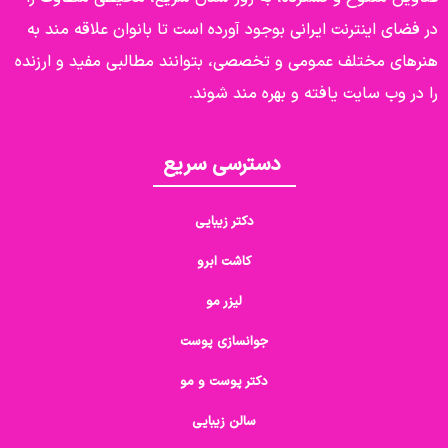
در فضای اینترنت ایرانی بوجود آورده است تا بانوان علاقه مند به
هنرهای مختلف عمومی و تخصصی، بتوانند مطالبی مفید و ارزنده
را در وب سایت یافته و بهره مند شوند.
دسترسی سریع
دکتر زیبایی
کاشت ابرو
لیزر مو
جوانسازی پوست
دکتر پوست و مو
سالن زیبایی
━━━━━━━━━━
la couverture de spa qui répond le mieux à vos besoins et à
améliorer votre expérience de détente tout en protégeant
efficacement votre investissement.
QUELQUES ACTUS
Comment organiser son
━━━━━━━━━━
What is expected
Output everything from the line containing "la couverture de" down to the line containing "Comment organiser son" as a JSON list of strings, one string per line, leaving out blank lines.

Written response
[
  "la couverture de spa qui répond le mieux à vos besoins et à",
  "améliorer votre expérience de détente tout en protégeant",
  "efficacement votre investissement.",
  "QUELQUES ACTUS",
  "Comment organiser son"
]